● How to complete this task: Each line starting at the one that contains "56: (602, 128, 18.52)" and ending at the one that contains "22: (235, 318, 8.70)" must be returned exactly, and the rest of the listing is left out.

● Working data:
== Segment start ==

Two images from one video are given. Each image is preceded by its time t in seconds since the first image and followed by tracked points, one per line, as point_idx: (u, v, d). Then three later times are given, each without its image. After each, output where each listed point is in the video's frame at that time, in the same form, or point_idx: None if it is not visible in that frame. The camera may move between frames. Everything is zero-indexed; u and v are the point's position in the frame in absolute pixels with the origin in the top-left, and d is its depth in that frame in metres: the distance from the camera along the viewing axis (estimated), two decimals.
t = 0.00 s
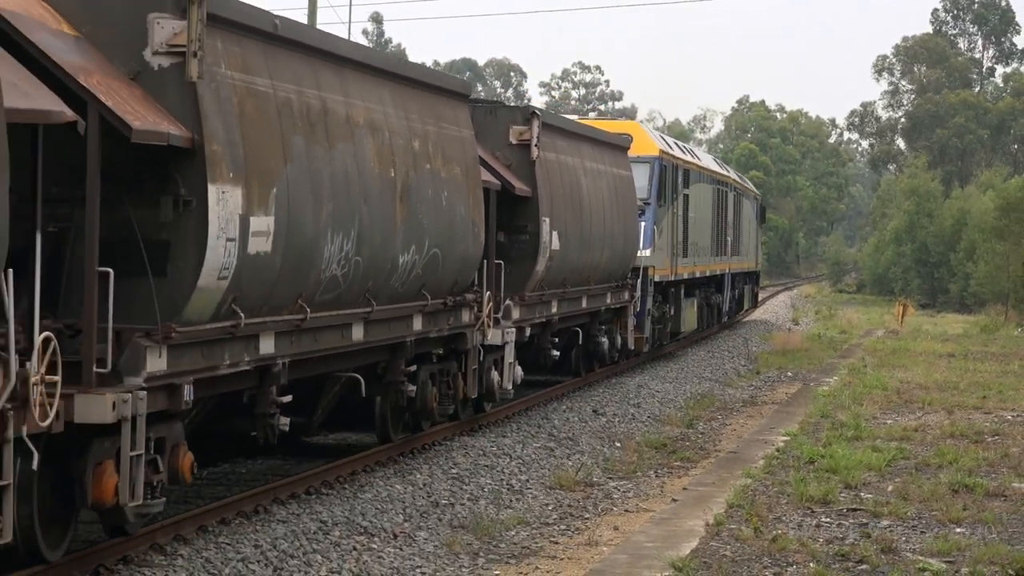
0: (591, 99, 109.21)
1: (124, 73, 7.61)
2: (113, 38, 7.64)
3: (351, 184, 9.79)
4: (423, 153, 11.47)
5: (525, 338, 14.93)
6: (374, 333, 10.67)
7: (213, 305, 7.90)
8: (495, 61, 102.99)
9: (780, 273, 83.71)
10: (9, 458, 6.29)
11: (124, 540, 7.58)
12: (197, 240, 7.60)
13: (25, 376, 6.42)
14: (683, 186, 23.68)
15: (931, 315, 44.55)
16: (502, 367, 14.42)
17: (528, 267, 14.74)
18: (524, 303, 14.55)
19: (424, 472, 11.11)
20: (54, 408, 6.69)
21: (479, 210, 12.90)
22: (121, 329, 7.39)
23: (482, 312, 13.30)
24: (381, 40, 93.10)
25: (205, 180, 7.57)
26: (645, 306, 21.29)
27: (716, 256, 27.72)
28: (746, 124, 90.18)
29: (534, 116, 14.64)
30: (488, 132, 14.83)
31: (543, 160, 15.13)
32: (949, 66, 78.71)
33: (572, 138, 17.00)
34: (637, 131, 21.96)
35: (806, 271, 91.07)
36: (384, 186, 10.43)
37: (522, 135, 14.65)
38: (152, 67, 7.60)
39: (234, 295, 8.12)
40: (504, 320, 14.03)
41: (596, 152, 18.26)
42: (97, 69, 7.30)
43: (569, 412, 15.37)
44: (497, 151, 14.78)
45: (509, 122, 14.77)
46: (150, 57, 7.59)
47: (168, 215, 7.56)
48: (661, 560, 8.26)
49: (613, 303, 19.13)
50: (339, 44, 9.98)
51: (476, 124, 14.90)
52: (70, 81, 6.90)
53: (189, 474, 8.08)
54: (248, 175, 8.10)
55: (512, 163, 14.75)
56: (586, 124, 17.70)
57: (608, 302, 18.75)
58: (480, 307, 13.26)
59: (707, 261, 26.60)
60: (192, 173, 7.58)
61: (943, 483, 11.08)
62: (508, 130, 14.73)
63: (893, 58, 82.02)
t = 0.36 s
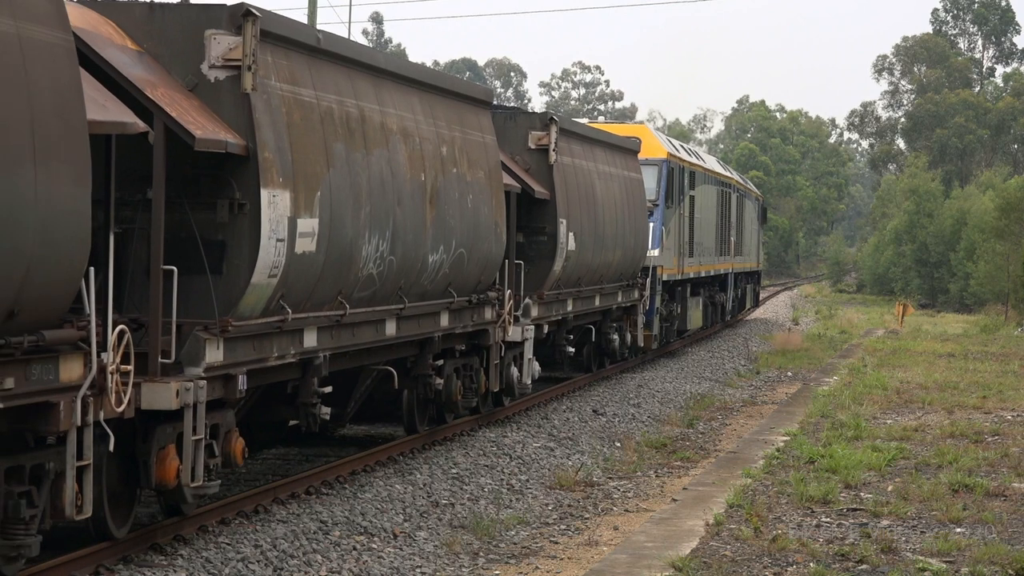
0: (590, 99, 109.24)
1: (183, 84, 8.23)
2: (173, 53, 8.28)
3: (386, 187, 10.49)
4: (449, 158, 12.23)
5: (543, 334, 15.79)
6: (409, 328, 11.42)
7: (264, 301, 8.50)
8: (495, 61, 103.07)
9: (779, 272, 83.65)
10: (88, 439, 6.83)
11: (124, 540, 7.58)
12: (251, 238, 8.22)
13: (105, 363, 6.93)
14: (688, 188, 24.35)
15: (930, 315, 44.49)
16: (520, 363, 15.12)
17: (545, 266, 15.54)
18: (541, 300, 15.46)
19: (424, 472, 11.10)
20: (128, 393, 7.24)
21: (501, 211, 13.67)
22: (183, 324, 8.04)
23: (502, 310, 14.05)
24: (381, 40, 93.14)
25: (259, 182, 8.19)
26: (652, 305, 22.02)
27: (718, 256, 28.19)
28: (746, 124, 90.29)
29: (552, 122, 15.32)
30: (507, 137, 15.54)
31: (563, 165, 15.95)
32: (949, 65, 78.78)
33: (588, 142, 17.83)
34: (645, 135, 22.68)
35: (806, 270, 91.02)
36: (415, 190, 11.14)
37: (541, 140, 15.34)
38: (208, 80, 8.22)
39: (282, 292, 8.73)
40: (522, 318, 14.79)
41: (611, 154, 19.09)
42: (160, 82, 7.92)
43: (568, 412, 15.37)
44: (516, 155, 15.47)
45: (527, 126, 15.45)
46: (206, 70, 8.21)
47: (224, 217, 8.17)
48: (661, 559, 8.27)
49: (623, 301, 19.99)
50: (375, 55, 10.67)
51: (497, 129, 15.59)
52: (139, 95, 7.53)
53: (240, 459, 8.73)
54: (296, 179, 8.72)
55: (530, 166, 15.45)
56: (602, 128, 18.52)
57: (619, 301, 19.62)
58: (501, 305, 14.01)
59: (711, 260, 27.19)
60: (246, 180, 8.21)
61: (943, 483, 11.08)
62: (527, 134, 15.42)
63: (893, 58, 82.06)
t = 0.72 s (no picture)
0: (590, 99, 109.27)
1: (234, 95, 8.92)
2: (223, 66, 8.96)
3: (417, 190, 11.21)
4: (473, 163, 12.99)
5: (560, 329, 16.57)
6: (437, 324, 12.13)
7: (307, 298, 9.17)
8: (495, 61, 103.01)
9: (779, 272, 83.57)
10: (155, 424, 7.49)
11: (123, 541, 7.57)
12: (297, 237, 8.87)
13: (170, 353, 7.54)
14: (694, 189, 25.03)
15: (930, 314, 44.49)
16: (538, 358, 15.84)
17: (561, 265, 16.40)
18: (558, 298, 16.25)
19: (423, 472, 11.10)
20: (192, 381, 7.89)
21: (521, 213, 14.43)
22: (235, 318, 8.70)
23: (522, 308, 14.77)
24: (380, 40, 92.99)
25: (304, 187, 8.84)
26: (661, 303, 22.74)
27: (722, 256, 28.75)
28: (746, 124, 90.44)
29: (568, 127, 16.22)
30: (526, 141, 16.47)
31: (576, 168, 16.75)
32: (948, 65, 78.82)
33: (598, 147, 18.64)
34: (653, 139, 23.40)
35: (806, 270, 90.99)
36: (442, 193, 11.88)
37: (558, 144, 16.24)
38: (257, 91, 8.92)
39: (323, 290, 9.41)
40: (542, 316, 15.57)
41: (619, 158, 19.91)
42: (215, 94, 8.63)
43: (568, 412, 15.36)
44: (534, 159, 16.40)
45: (545, 132, 16.40)
46: (255, 82, 8.91)
47: (272, 218, 8.84)
48: (661, 559, 8.26)
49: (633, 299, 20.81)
50: (406, 66, 11.42)
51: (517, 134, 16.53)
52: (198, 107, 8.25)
53: (285, 444, 9.45)
54: (337, 184, 9.39)
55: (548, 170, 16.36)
56: (610, 133, 19.33)
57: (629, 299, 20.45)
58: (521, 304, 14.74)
59: (715, 260, 27.77)
60: (293, 182, 8.88)
61: (943, 483, 11.08)
62: (545, 140, 16.35)
63: (893, 57, 82.17)
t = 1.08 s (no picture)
0: (591, 99, 109.32)
1: (278, 104, 9.67)
2: (269, 76, 9.73)
3: (444, 194, 11.97)
4: (497, 168, 13.72)
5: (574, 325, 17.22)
6: (463, 321, 12.85)
7: (347, 295, 9.93)
8: (495, 60, 103.04)
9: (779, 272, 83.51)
10: (215, 411, 8.18)
11: (124, 540, 7.57)
12: (337, 238, 9.64)
13: (228, 344, 8.27)
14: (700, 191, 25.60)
15: (930, 314, 44.48)
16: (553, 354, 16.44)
17: (575, 265, 16.99)
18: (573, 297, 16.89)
19: (423, 472, 11.10)
20: (247, 370, 8.62)
21: (540, 216, 15.15)
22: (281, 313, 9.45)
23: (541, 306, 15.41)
24: (380, 40, 93.00)
25: (344, 192, 9.61)
26: (669, 301, 23.40)
27: (727, 256, 29.29)
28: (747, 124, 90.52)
29: (582, 132, 16.91)
30: (542, 145, 17.12)
31: (590, 171, 17.45)
32: (948, 65, 78.80)
33: (612, 150, 19.35)
34: (661, 142, 24.02)
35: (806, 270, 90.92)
36: (467, 196, 12.62)
37: (573, 148, 16.92)
38: (300, 101, 9.66)
39: (361, 288, 10.17)
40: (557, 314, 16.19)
41: (631, 161, 20.60)
42: (262, 104, 9.38)
43: (568, 412, 15.36)
44: (550, 162, 17.05)
45: (560, 136, 17.08)
46: (298, 92, 9.66)
47: (315, 221, 9.63)
48: (662, 560, 8.26)
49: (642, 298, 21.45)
50: (436, 77, 12.18)
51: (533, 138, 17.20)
52: (246, 116, 9.01)
53: (324, 433, 10.14)
54: (373, 190, 10.13)
55: (563, 173, 17.02)
56: (622, 136, 20.00)
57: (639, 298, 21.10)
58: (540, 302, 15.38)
59: (720, 260, 28.19)
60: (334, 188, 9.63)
61: (943, 483, 11.09)
62: (560, 144, 17.02)
63: (893, 58, 82.20)
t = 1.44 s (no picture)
0: (591, 99, 109.33)
1: (319, 114, 10.31)
2: (310, 87, 10.37)
3: (470, 197, 12.56)
4: (519, 173, 14.35)
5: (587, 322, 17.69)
6: (486, 318, 13.45)
7: (381, 292, 10.51)
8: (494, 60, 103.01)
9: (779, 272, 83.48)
10: (266, 398, 8.91)
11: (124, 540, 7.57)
12: (374, 239, 10.23)
13: (278, 338, 8.97)
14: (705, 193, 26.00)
15: (929, 314, 44.44)
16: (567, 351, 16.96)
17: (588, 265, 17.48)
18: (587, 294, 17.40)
19: (423, 472, 11.09)
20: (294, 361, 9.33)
21: (558, 219, 15.78)
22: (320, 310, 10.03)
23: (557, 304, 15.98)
24: (380, 40, 93.01)
25: (380, 195, 10.19)
26: (676, 301, 23.93)
27: (731, 256, 29.56)
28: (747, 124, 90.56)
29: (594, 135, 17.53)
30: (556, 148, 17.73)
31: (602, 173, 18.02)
32: (948, 65, 78.79)
33: (623, 153, 19.90)
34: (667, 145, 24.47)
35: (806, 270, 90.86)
36: (491, 199, 13.24)
37: (585, 151, 17.53)
38: (339, 110, 10.30)
39: (394, 287, 10.75)
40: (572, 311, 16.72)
41: (641, 163, 21.15)
42: (303, 114, 10.03)
43: (568, 412, 15.35)
44: (563, 164, 17.66)
45: (573, 140, 17.70)
46: (337, 103, 10.29)
47: (353, 223, 10.22)
48: (662, 560, 8.26)
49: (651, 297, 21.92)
50: (461, 86, 12.77)
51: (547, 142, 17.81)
52: (292, 125, 9.65)
53: (360, 425, 10.76)
54: (406, 193, 10.74)
55: (575, 175, 17.62)
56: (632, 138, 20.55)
57: (648, 296, 21.57)
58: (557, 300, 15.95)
59: (724, 260, 28.49)
60: (371, 192, 10.23)
61: (943, 483, 11.08)
62: (573, 147, 17.64)
63: (893, 57, 82.23)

== Segment end ==

● Response below:
56: (602, 128, 18.52)
57: (619, 301, 19.62)
58: (501, 305, 14.01)
59: (711, 260, 27.19)
60: (246, 180, 8.21)
61: (943, 483, 11.08)
62: (527, 134, 15.42)
63: (893, 58, 82.06)
t = 0.72 s (no picture)
0: (590, 99, 109.27)
1: (234, 95, 8.92)
2: (223, 66, 8.96)
3: (417, 190, 11.21)
4: (473, 163, 12.99)
5: (560, 329, 16.57)
6: (437, 324, 12.13)
7: (307, 298, 9.17)
8: (495, 61, 103.01)
9: (779, 272, 83.57)
10: (155, 424, 7.49)
11: (123, 541, 7.57)
12: (297, 237, 8.87)
13: (170, 353, 7.54)
14: (694, 189, 25.03)
15: (930, 314, 44.49)
16: (538, 358, 15.84)
17: (561, 265, 16.40)
18: (558, 298, 16.25)
19: (423, 472, 11.10)
20: (192, 381, 7.89)
21: (521, 213, 14.43)
22: (235, 318, 8.70)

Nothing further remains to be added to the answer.